On a tué la poule œufs d’amour

 

 

 

 

Comme ça, sans peine et sans remords

Quel gâchis ! C’était pourtant une bonne pondeuse

Et on l’encourageait, et on la remerciait

On la nourrissait d’espoir et de rêves

De belles chimères qui n’aboutissaient jamais.
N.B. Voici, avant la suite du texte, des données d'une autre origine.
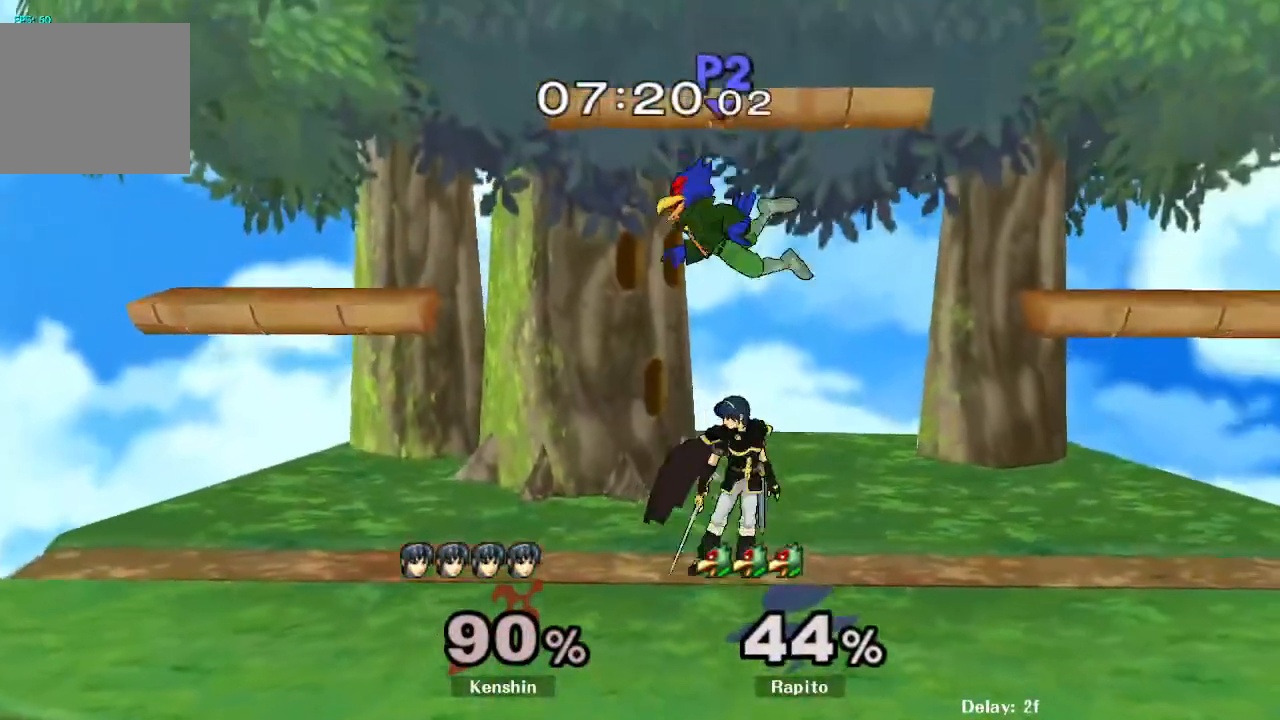
Gameplay with a controller (Nintendo layout); each line is a JSON object with the inputs held at the frame after it. "events" lists button and stick changes between this image and that frame as [ms after this image, input, new state], when the widget could be followed in between. Not read: L3 R3 Z.
{"buttons": ["DPAD_RIGHT"], "left_stick": "right", "right_stick": "center", "events": [[150, "left_stick", "center"], [217, "L1", "down"], [217, "left_stick", "right"], [400, "L1", "up"], [483, "DPAD_RIGHT", "down"]]}
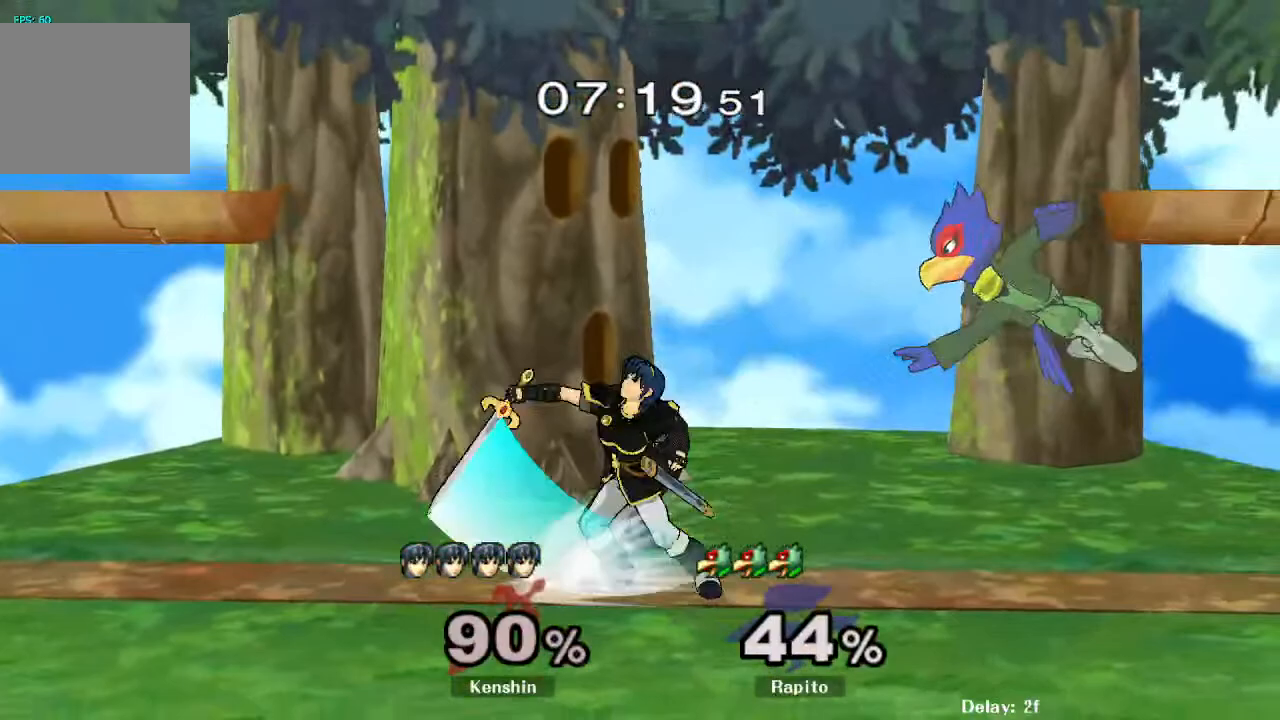
{"buttons": ["L1"], "left_stick": "center", "right_stick": "center", "events": [[33, "DPAD_RIGHT", "up"], [350, "left_stick", "down"], [483, "L1", "down"], [500, "left_stick", "center"]]}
Mais elle y croyait dur comme fer

Rien ne la rebutait, elle engrangeait les souvenirs

Pour les jours sans, les sales jours de disette

 

Un matin gris, lasse et sans force

La pauvre poulette, le regard triste

Remarqua non sans chagrin

Que sa ponte royale n’avait plus la cote

Elle avait beau se concentrer

Se forcer à sourire, mendier ou menacer

Les encouragements se raréfiaient au fil des jours

Pour doucement s’éteindre et ne laisser que cendres

Négligeant ses attraits, le roi de la basse-cour la répudiait

 

La voix usée par des gloussements amers

Brisée, la tête cachée sous une aile déplumée

Le pauvre volatil, dégrisé, se traina jusqu’au poulailler

Vidé de tout espoir, se laissa choir comme une loque

Sur un nid garni de coquilles vides

Parfois, en pensant aux jours fastes

Où tout il était beau, tout il était gentil  

Un maigre sourire lui écartait le bec

Un bec qui se refermait aussitôt sur sa solitude

Une nuit de pleine lune, elle gratta sur le sol

Une phrase sans suite qui disait simplement

 

Partie sans laisser d’adresse, pourtant je t’aimais tant.